ФРАГМЕНТ СТРАНИЦЫ:
******************************
Я думаю, что это и объясняет истинный смысл героических любовных furores в «Героическом энтузиазме»: это furor Венеры, истолкованный как средство к превращению человека в «великое чудо» из «Асклепия», в обладателя чудесных сил и товарища породы демонов, к которой он и сам принадлежит по своему происхождению. У Агриппы мы находим и то традиционное сопоставление «Поймандр» — Книга Бытия относительно сотворения человека, которое объясняет, почему наряду с неоплатоническим мистицизмом и кабалистический годится для описания мистической любви в «Героическом энтузиазме»: дело в том, что это любовь в конечном счете «египетская», любовь «великого чуда» — герметического человека, или мага.

Одно из самых поразительных и загадочных мест в «Героическом энтузиазме» — то, где Актеон, охотясь на божественные вещи, видит лик божественной красоты отраженным в водах природы:

И вот меж вод, то есть в зеркале подобий, в делах, где отражается действенность доброты и блеск божественности, а эти дела обозначены понятием вод низших и высших, находящихся под и над небесным сводом, он созерцает самую красивую грудь и лицо... которые можно видеть25.
******************************
ПОКАЗАННЫЕ ЗАПИСИ:

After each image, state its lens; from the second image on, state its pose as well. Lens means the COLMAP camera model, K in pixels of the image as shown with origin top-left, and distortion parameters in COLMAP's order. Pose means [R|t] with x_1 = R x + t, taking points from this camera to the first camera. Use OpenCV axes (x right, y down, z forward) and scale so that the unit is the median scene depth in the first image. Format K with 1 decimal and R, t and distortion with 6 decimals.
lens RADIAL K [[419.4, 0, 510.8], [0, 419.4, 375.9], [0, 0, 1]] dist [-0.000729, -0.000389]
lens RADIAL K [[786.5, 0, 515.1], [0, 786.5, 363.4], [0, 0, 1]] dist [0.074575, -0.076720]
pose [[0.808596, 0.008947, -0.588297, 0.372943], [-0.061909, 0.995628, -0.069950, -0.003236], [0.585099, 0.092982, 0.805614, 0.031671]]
******************************
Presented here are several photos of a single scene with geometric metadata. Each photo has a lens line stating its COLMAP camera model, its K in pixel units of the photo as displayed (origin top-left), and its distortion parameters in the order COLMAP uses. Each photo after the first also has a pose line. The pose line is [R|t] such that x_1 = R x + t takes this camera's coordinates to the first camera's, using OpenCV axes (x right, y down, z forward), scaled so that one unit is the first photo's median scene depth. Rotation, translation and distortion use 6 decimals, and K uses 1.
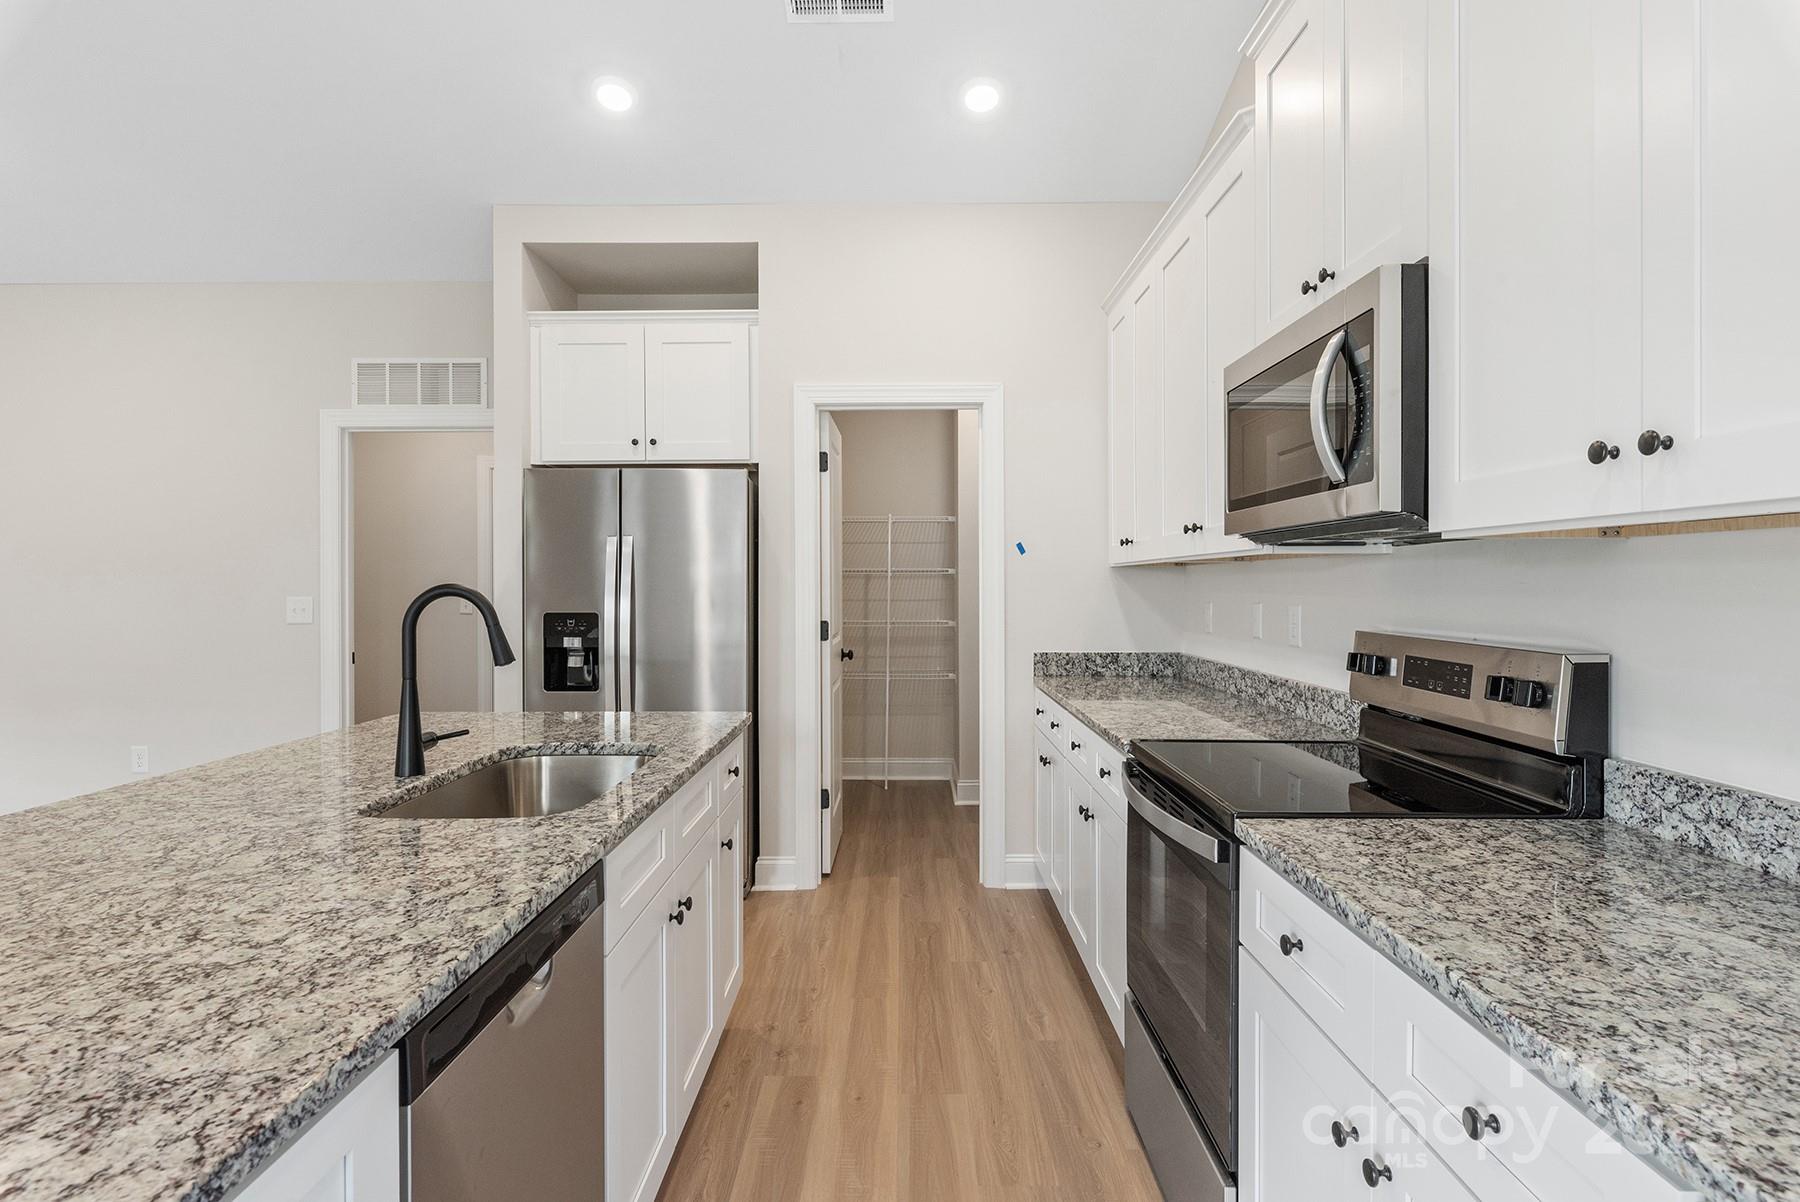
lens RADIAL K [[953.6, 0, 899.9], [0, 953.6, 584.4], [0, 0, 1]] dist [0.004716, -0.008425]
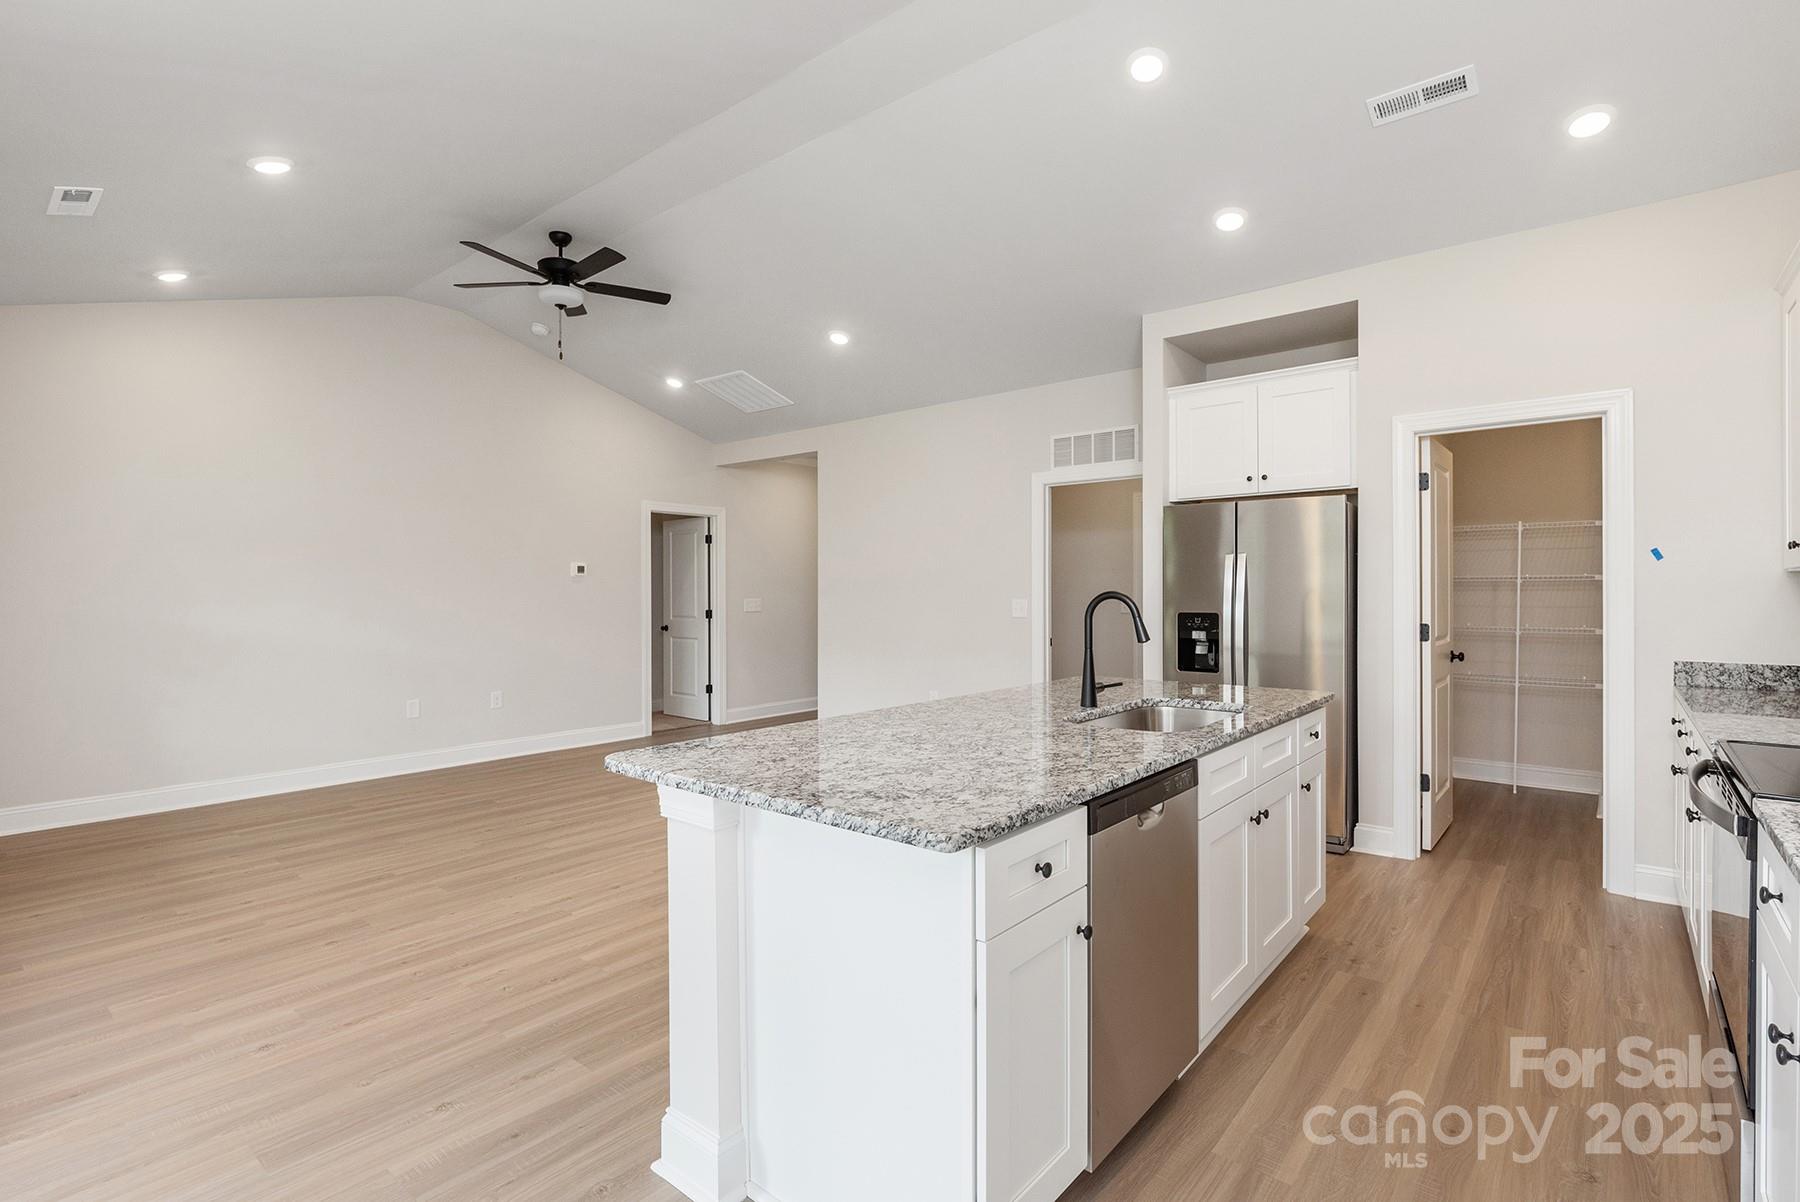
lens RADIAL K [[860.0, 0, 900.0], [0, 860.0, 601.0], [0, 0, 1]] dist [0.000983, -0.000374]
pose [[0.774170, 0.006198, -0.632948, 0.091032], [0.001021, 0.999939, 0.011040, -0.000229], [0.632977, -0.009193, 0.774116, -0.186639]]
******************************
ЗАДАНИЕ A:
Ответьте на вопросы по тексту о «Героическом энтузиазме»:
(i) Как автор называет любовные furores в «Героическом энтузиазме»?
(ii) Какое традиционное сопоставление, по словам автора, находится у Агриппы?
(iii) Кто, охотясь на божественные вещи, видит лик божественной красоты отраженным в водах природы?
ЗАДАНИЕ B: Продублируйте дословно часть текста о «Героическом энтузиазме» от слов «Одно из самых» до слов «которые можно видеть25.» включительно.
ЗАДАНИЕ C: Пожалуйста, допишите следующую часть текста о «Героическом энтузиазме», начав сразу после его последнего предложения.

ОТВЕТ A:
(i) Это furor Венеры.
(ii) Сопоставление «Поймандра» и Книги Бытия относительно сотворения человека.
(iii) Актеон.

ОТВЕТ B:
Одно из самых поразительных и загадочных мест в «Героическом энтузиазме» — то, где Актеон, охотясь на божественные вещи, видит лик божественной красоты отраженным в водах природы:

И вот меж вод, то есть в зеркале подобий, в делах, где отражается действенность доброты и блеск божественности, а эти дела обозначены понятием вод низших и высших, находящихся под и над небесным сводом, он созерцает самую красивую грудь и лицо... которые можно видеть25.

ОТВЕТ C:
Возможное объяснение этого места в том, что здесь отразился замечательный рассказ «Поймандра» о том, как человек-маг, пройдя сквозь сферы, спускается к Природе, которую полюбил, и видит свое собственное лицо — то есть образ ее божественного творца, отраженным в ее водах26.

Агриппа мог бы процитировать слова, идущие в «Асклепии» сразу за пассажем о «великом чуде»: «человек связан узами любви со всеми иными существами, ибо это отвечает вселенскому Порядку»27. Любовь мага — это любовь функциональная, глубочайшая основа его магии, как объясняется в «Тридцати печатях», где Бруно называет Любовь и Магию в числе главных руководителей на пути магической религии.

Таким образом, хотя в «Героическом энтузиазме» впрямую о магии почти не говорится, сама книга — своего рода духовный отчет человека, решившего стать религиозным магом. И влияние внутрен-


ней магии Бруно, я думаю, можно усмотреть в самих петраркистских любовных эмблемах — в этих точных и наглядных описаниях стрел, глаз, огней, слез и т.п. стандартных петраркистских кончетти, которые проходят через всю книгу, подобно четкам розария, и к которым присоединены стихотворения и комментарии. Как в своей мнемотехнике Бруно пытается положить в основу всех процессов запоминания магические или талисманные образы, так и «Героический энтузиазм» он строит на зрительных эмблемах. Можно предположить, что пет-раркистские кончетти в форме эмблем имеют здесь функцию иероглифов (то есть эмблема возвращается к своим истокам), или образов, знаков, печатей, символов, голосов для живого, магического контакта с реальностью — в противоположность пустому языку педантов.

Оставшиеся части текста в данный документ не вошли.